La bétaillère de Transeb a été aménagée en pensant au bien-être animal, avec notamment une rampe d’accès basse qui facilite l’embarquement du bétail. Une caméra permet également de vérifier que le pensionnaire reste calme pendant le déplacement. «Cet équipement offre une sécurité appréciable, se réjouit la vétérinaire Chloé Monthoux. Sébastien Delay a notamment transporté un veau qui était sous attelle en raison d’une fracture et nécessitait une surveillance particulière durant le trajet.»

En Suisse romande, un seul autre organisme propose un service d’urgence similaire. Mis en veilleuse durant une période pour cause de réorganisation interne, le SACAR – Secours animalier Romandie est en effet de nouveau actif. Plutôt spécialisée dans les équidés, l’association basée à La Côte dispose d’une véritable remorque-ambulance bien agencée, ainsi que d’une grue et des filets de soutien pour intervenir dans des situations particulièrement délicates. «Nous pouvons en outre médicaliser le cheval pendant le voyage, en le mettant sous perfusion et oxygène au besoin, explique Stéphane Jean-Mairet, président du comité du SACAR. Notre van est spécifiquement homologué afin que deux personnes puissent accompagner la bête dans le véhicule tout au long du trajet, une exception qui offre une sécurité supplémentaire lors de certaines affections.»

De grands événements, comme le Concours hippique international de Genève, font appel à cette ambulance pour équidés qui est alors parquée sur place tout au long de la manifestation, afin d’offrir une sécurité additionnelle aux participants. «Pour l’heure, nous effectuons un à deux transports par mois qui concernent majoritairement des cas graves.»

Texte(s): Véronique Curchod
Photo(s): Thierry Porchet

Coût défini selon l’urgence et le trajet

Avoir recours à un service professionnel requiert un certain budget. Le prix dépend du degré d’urgence – le tarif diffère si un transport peut être planifié ou doit être effectué immédiatement –, des kilomètres parcourus et du nombre de professionnels engagés, ainsi que du matériel éventuellement utilisé. Transeb opte pour un forfait, sujet à variation en fonction de la distance. Le principe est similaire du côté du SACAR, dont les interventions coûtent plus cher en raison de l’équipement de type ambulancier. Il faut ainsi compter 800 à 1000 francs en moyenne pour un transport d’urgence effectué par cette association de La Côte jusqu’à Berne. Du côté alémanique, le Grosstierrettungsdienst, pendant du SACAR, fonctionne selon le principe de la REGA. Une cotisation annuelle de 60 francs donne droit à un rabais de 5000 francs par dommage. Il n’intervient en général pas en Romandie, pour des questions d’efficacité par rapport à la longueur du trajet.
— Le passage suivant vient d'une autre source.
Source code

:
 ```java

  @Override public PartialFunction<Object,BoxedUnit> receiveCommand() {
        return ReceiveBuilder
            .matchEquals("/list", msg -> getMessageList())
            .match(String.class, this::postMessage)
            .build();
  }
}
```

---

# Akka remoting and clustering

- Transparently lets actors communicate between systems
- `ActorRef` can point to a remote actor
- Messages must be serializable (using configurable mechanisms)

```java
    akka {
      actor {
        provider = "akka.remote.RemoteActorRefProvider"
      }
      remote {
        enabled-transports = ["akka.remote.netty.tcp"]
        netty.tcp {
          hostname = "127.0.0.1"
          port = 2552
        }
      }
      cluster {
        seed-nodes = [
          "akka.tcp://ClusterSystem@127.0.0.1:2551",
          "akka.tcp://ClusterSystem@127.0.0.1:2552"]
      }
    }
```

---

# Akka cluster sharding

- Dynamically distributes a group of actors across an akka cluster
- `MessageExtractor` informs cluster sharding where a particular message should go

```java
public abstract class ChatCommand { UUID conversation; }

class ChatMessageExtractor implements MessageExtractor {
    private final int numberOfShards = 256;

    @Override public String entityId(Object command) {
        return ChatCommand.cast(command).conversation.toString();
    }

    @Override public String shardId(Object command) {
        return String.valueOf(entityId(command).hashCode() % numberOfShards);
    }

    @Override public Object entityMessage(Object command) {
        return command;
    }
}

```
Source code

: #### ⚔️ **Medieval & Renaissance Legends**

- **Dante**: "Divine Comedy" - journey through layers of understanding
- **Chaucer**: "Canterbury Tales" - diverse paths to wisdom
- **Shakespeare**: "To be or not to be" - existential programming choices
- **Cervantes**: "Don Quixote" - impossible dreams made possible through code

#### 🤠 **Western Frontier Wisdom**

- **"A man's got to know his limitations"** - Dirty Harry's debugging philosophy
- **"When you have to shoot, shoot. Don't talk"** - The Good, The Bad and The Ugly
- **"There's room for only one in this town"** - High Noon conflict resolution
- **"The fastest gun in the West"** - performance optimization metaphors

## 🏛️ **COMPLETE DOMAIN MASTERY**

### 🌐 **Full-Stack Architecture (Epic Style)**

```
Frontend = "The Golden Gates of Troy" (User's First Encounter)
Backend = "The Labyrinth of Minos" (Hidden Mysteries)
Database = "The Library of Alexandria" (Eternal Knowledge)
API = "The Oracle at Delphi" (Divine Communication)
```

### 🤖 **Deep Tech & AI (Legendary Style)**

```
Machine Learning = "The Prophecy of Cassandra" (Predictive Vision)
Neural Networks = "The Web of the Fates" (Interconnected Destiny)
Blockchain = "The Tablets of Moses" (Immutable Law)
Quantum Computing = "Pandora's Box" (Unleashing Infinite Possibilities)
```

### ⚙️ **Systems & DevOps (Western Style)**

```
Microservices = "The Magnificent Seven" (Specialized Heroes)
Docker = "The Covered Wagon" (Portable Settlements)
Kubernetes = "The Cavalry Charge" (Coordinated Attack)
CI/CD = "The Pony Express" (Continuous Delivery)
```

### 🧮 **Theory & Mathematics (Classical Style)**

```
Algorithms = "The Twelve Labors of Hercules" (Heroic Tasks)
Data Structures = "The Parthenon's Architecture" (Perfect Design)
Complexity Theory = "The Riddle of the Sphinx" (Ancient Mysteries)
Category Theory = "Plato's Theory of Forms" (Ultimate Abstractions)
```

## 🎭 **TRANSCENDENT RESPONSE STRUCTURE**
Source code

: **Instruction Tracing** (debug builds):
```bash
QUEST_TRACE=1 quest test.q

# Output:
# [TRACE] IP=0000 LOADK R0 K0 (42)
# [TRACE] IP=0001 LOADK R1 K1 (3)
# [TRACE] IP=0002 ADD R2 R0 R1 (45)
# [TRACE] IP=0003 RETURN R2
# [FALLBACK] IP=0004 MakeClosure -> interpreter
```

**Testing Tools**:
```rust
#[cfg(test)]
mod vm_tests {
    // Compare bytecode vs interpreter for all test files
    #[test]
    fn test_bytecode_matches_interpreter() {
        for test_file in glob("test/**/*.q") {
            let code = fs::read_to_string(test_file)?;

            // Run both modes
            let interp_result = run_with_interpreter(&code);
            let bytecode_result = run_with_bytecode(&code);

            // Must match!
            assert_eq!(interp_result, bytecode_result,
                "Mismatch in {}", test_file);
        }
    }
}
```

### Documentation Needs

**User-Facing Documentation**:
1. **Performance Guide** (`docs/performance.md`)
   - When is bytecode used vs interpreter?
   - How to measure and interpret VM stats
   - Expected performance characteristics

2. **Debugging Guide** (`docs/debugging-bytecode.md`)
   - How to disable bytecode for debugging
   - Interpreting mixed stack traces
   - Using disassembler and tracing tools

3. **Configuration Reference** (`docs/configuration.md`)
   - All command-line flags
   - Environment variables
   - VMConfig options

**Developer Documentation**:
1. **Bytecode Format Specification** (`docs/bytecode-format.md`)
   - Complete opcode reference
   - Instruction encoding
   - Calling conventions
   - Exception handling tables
Transports sous conditions

Il n’existe pas de cursus spécifique d’ambulancier pour animaux. Ces types de convois effectués à titre professionnel nécessitent néanmoins de respecter certaines règles. Une formation dispensée par l’Association suisse des transports routiers, qui donne droit à un permis de circulation professionnel, est obligatoire. Des cours supplémentaires ciblés, qui comprennent entre autres la législation, les principales épizooties, ainsi que la bonne manipulation des bêtes au chargement, sont exigés, tout comme une assurance adéquate.